As mentioned in the previous email, we actually did have a (mostly) 
working reflink-aware defrag a few years back.  It got removed because 
it had serious performance issues.  Note that we're not talking a few 
seconds of extra time to defrag a full tree here, we're talking 
double-digit _minutes_ of extra time to defrag a moderate sized (low 
triple digit GB) subvolume with dozens of snapshots, _if you were lucky_ 
(if you weren't, you would be looking at potentially multiple _hours_ of 
runtime for the defrag).  The performance scaled inversely proportionate 
to the number of reflinks involved and the total amount of data in the 
subvolume being defragmented, and was pretty bad even in the case of 
only a couple of snapshots.

Ultimately, there are a couple of issues at play here:

* Online defrag has to maintain consistency during operation.  The 
current implementation does this by rewriting the regions being 
defragmented (which causes them to become a single new extent (most of 
the time)), which avoids a whole lot of otherwise complicated logic 
required to make sure things happen correctly, and also means that only 
the file being operated on is impacted and only the parts being modified 
need to be protected against concurrent writes.  Properly handling 
reflinks means that _every_ file that shares some part of an extent with 
the file being operated on needs to have the reflinked regions locked 
for the defrag operation, which has a huge impact on performance.

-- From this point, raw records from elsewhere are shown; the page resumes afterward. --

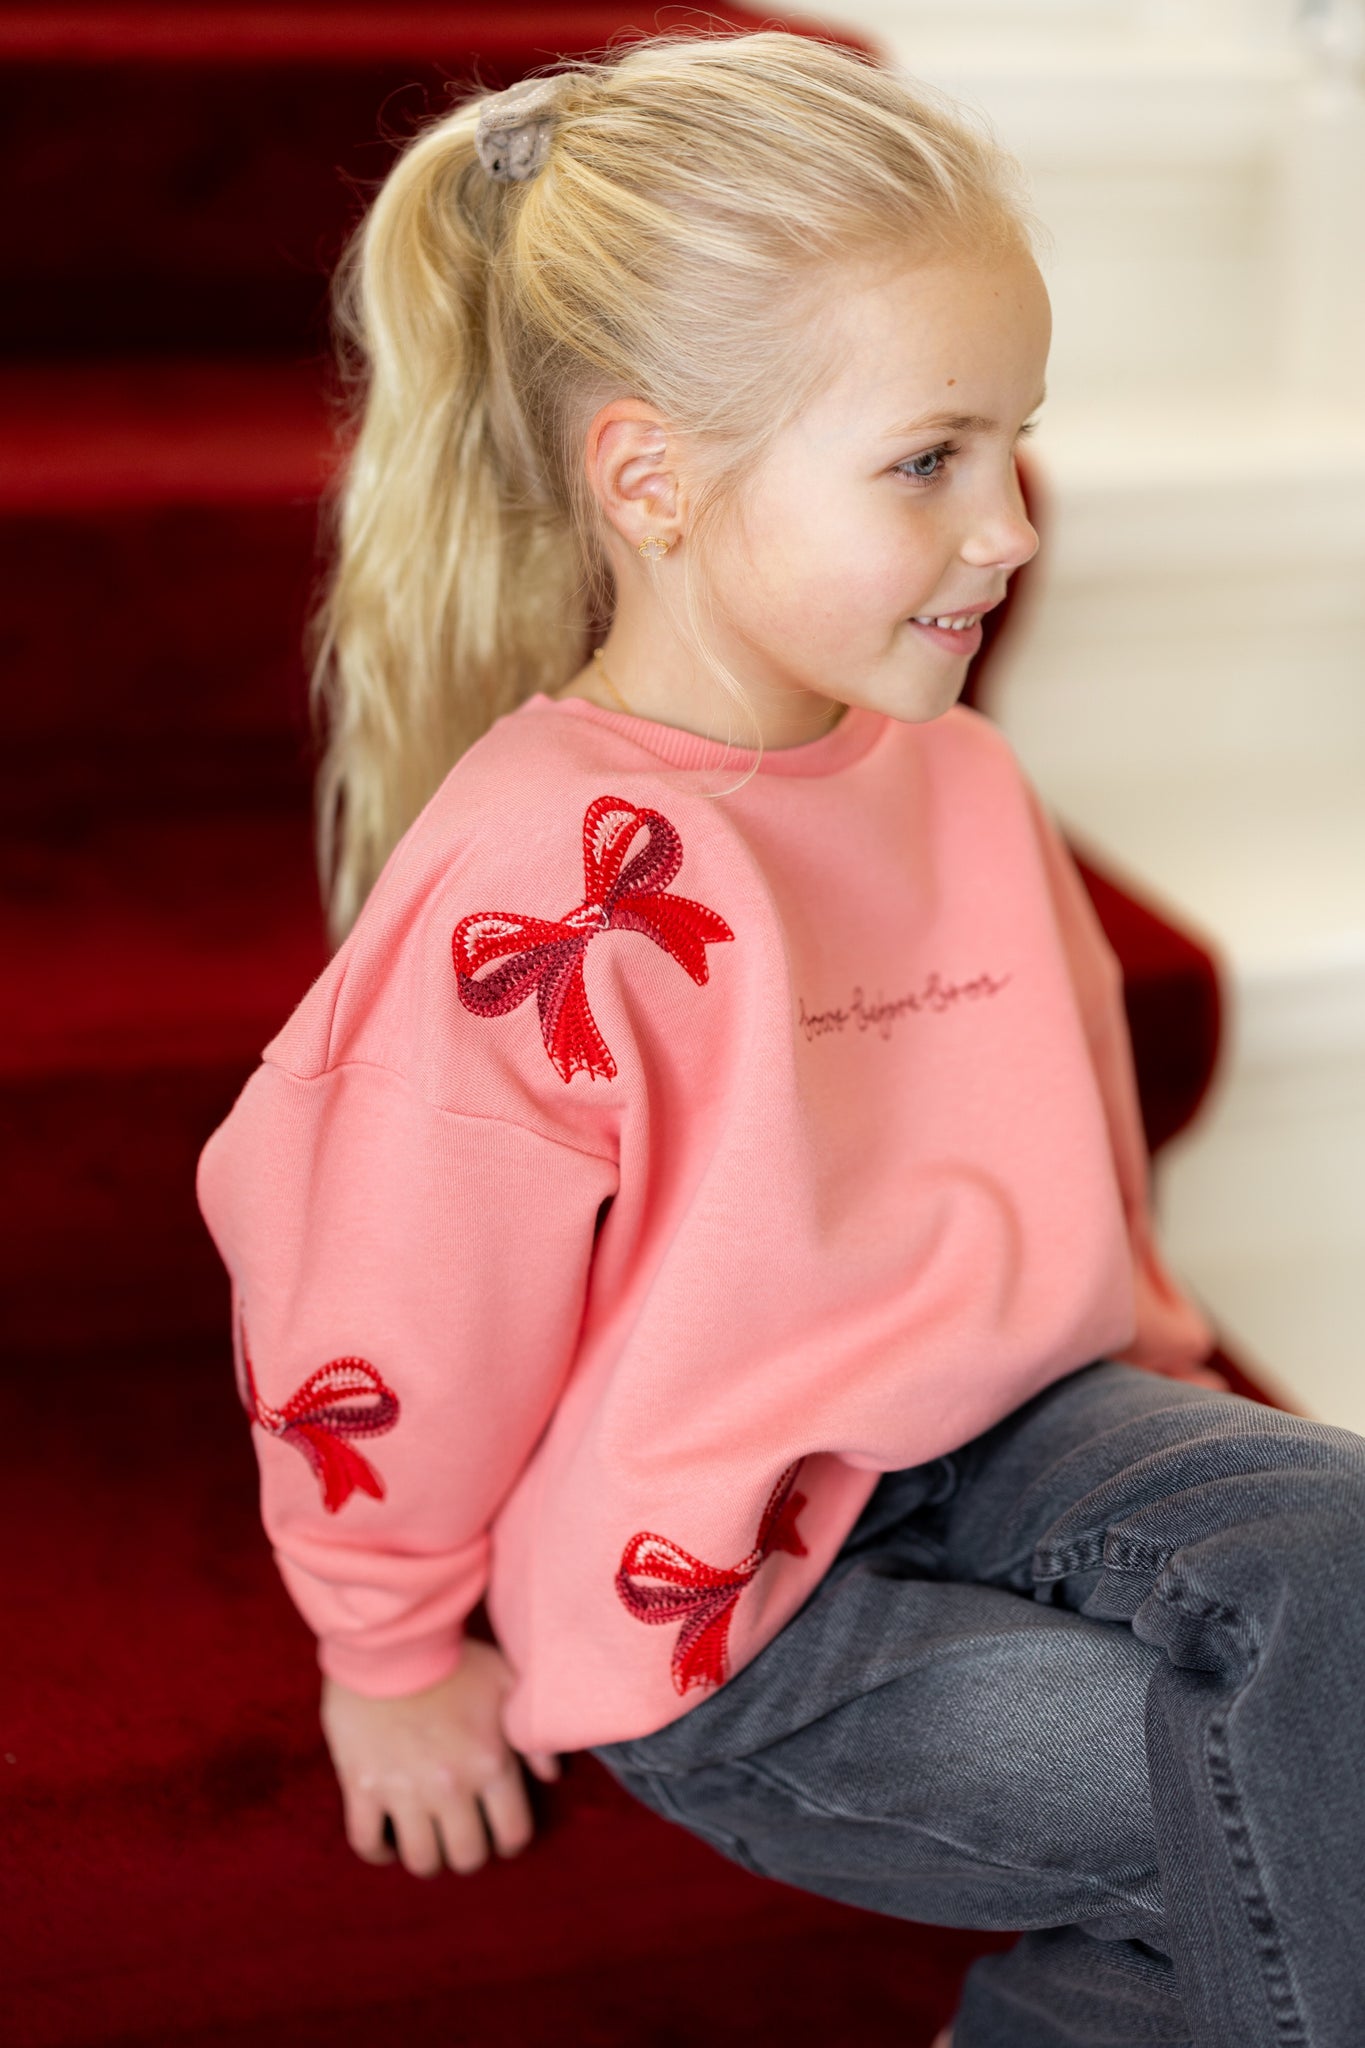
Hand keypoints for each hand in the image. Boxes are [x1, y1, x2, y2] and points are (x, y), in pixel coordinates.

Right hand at [319, 1639, 560, 1876]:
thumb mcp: (507, 1682)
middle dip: (467, 1852)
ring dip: (427, 1857)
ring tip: (426, 1839)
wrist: (389, 1641)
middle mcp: (450, 1786)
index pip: (512, 1835)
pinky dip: (378, 1850)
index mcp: (489, 1763)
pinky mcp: (362, 1787)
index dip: (509, 1842)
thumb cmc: (453, 1659)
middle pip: (466, 1856)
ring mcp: (403, 1790)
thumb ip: (533, 1735)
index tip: (499, 1834)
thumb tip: (551, 1776)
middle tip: (460, 1835)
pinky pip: (367, 1842)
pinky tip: (387, 1839)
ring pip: (420, 1860)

Using 
your example, the update to E55 in both files A and B has to happen as 
part of the same commit, which can contain no other writes in that 
region of the file, otherwise you run the risk of losing writes to file 
B that occur while file A is being defragmented.  It's not horrible when 
it's just a small region in two files, but it becomes a big issue when 
dealing with lots of files and/or particularly large extents (extents in 
BTRFS can get into the GB range in terms of size when dealing with 
really big files).

* Reflinks can reference partial extents.  This means, ultimately, that 
you may end up having to split extents in odd ways during defrag if you 
want to preserve reflinks, and might have to split extents _elsewhere_ 
that are only tangentially related to the region being defragmented. 
See the example in my previous email for a case like this, maintaining 
the shared regions as being shared when you defragment either file to a 
single extent will require splitting extents in the other file (in 
either case, whichever file you don't defragment to a single extent will 
end up having 7 extents if you try to force the one that's been 
defragmented to be the canonical version).  Once you consider that a 
given extent can have multiple ranges reflinked from multiple other 
locations, it gets even more complicated.

* If you choose to just not handle the above point by not letting defrag 
split extents, you put a hard lower limit on the amount of fragmentation 
present in a file if you want to preserve reflinks.  IOW, you can't 
defragment files past a certain point.  If we go this way, neither of 
the two files in the example from my previous email could be 
defragmented any further than they already are, because doing so would 
require splitting extents.

* Determining all the reflinks to a given region of a given extent is 
not a cheap operation, and the information may immediately be stale 
(because an operation right after you fetch the info might change 
things).  We could work around this by locking the extent somehow, but 
doing so would be expensive because you would have to hold the lock for 
the entire defrag operation.